Unless evangelicals are willing to soften, they warn, Republicans may never win another presidential contest. And if evangelical Christians want to leave the party, so be it, they say — the GOP might be off, better given Americans’ general shift toward more liberal social views.
Meanwhile, evangelical Christians, who overwhelmingly vote Republican (if they feel inspired to vote at all), blame the party establishment for once again selecting a nominee whose conservative credentials — especially on social issues — were questionable at best. They point out that three of the past four Republican presidential nominees were establishment picks who engendered little enthusiasm among evangelicals, had no genuine commitment to conservative social issues — and lost.
So, should evangelicals cease fighting a culture war that many believe they have already lost — a war that threatens to send the GOP to the political ash heap occupied by the Whigs? Or should establishment Republicans concede their inability to win without evangelicals and swear off their addiction to social moderates who promise to deliver independents?
Establishment Republicans and evangelicals should realize they are incapable of electing a president without the enthusiastic support of the other. Both have to change their thinking if they hope to capture the White House again.
Here is what establishment Republicans need to understand about those of us with the evangelical Christian mind-set: Winning is not everything. Most of the time, we will choose principle over pragmatism, especially when it comes to issues such as abortion and same-sex marriage.
Yet evangelicals need to remember that we are a diminishing minority in America.
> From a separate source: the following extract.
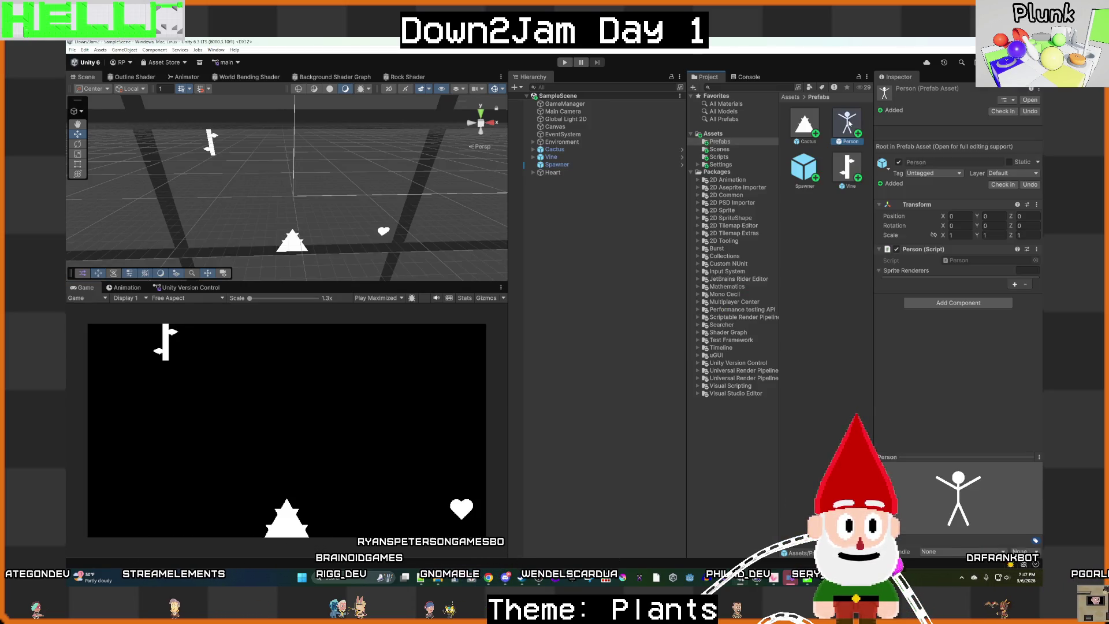
{"action": "left_click", "coordinate": [970, 213]}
If we care about winning elections with candidates who will push back against abortion and immorality, then we have to be willing to compromise on some secondary issues to form a winning coalition with other Republicans.
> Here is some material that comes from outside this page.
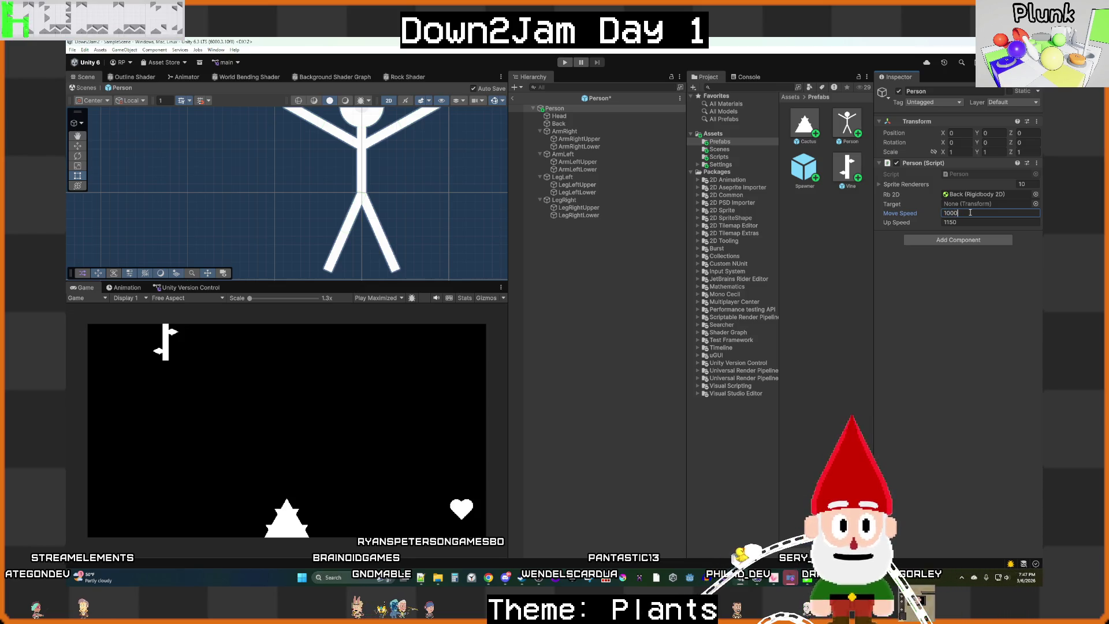
{"action": "left_click", "coordinate": [565, 318]}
Unfortunately, evangelicals tend to resist “compromise” because of our propensity to label every issue a “spiritual conviction.” . . . . My message to fellow evangelical Christians is this: We must differentiate between biblical absolutes and political preferences.
I have a proposal for all Republicans. Instead of nominating a candidate who is mute or malleable on social issues but intransigent on political issues, let’s try the reverse. Let’s find a candidate who has a history of consistently and courageously embracing the social views of the majority of the Republican Party, . . .
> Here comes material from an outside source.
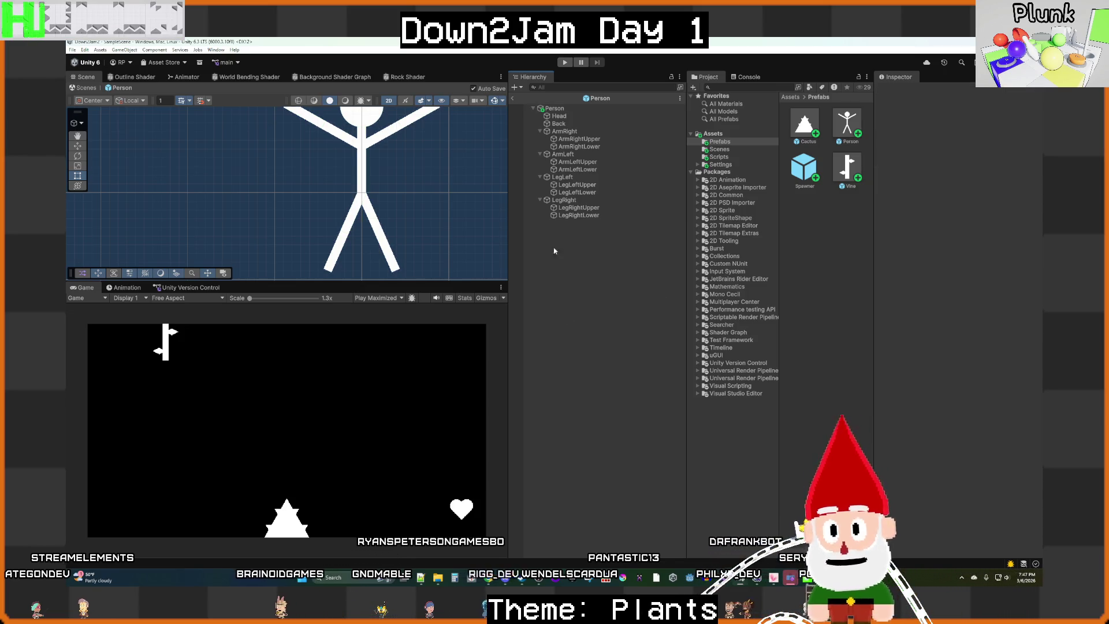
{"action": "left_click", "coordinate": [513, 99]}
As the establishment and evangelical camps of the GOP engage in some soul-searching about their future, they should remember the lesson of the porcupines huddled together to keep warm in sub-freezing temperatures: They needed one another, even though they needled one another.
In the end, the author fails to see the larger picture - that more and more, the American public doesn't want the Christofascist agenda that the Christian Right is selling. Hatred of others, racism, religious based bigotry and discrimination, rank hypocrisy and modern day Pharisee behavior just do not sell the way they used to. Until the GOP learns this as a whole, we will hopefully see more and more GOP debacles at the polls.